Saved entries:
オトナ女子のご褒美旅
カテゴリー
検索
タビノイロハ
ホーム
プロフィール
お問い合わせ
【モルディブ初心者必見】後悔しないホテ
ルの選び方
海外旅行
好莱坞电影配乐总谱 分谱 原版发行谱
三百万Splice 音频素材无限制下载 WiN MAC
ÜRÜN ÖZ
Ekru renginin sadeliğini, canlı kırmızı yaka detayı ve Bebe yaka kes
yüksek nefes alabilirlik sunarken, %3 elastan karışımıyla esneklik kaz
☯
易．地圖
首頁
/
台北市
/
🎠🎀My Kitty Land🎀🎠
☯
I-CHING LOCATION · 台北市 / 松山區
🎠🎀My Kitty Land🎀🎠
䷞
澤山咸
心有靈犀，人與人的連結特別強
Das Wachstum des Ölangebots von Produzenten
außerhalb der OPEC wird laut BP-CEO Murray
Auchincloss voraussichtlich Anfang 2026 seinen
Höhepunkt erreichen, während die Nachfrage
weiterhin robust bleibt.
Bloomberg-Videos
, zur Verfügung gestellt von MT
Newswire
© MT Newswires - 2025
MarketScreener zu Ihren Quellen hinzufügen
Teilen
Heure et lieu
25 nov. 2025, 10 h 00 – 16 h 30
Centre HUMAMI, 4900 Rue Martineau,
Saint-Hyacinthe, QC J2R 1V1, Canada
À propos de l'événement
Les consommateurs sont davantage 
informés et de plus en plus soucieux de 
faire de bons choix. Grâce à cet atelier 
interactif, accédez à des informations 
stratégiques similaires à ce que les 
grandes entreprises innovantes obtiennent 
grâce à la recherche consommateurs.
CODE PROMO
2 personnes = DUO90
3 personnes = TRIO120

▸ **Your assignment**
Retype every line in the entries above, changing no character.

▸ **Solution for this problem**
オトナ女子のご褒美旅
カテゴリー
検索
タビノイロハ
ホーム
プロフィール
お問い合わせ
【モルディブ初心者必見】後悔しないホテ
ルの選び方
海外旅行
好莱坞电影配乐总谱 分谱 原版发行谱
三百万Splice 音频素材无限制下载 WiN MAC
ÜRÜN ÖZ
Ekru renginin sadeliğini, canlı kırmızı yaka detayı ve Bebe yaka kes
yüksek nefes alabilirlik sunarken, %3 elastan karışımıyla esneklik kaz
☯
易．地圖
首頁
/
台北市
/
🎠🎀My Kitty Land🎀🎠
☯
I-CHING LOCATION · 台北市 / 松山區
🎠🎀My Kitty Land🎀🎠
䷞
澤山咸
心有靈犀，人與人的連結特別強
Das Wachstum des Ölangebots von Produzenten
außerhalb der OPEC wird laut BP-CEO Murray
Auchincloss voraussichtlich Anfang 2026 seinen
Höhepunkt erreichen, während die Nachfrage
weiterhin robust bleibt.
Bloomberg-Videos
, zur Verfügung gestellt von MT
Newswire
© MT Newswires - 2025
MarketScreener zu Ihren Quellen hinzufügen
Teilen
Heure et lieu
25 nov. 2025, 10 h 00 – 16 h 30
Centre HUMAMI, 4900 Rue Martineau,
Saint-Hyacinthe, QC J2R 1V1, Canada
À propos de l'événement
Les consommateurs sont davantage 
informés et de plus en plus soucieux de 
faire de bons choix. Grâce à cet atelier 
interactif, accédez à des informations 
stratégiques similaires à ce que les 
grandes entreprises innovantes obtiennent 
grâce à la recherche consommateurs.
CODE PROMO
2 personnes = DUO90
3 personnes = TRIO120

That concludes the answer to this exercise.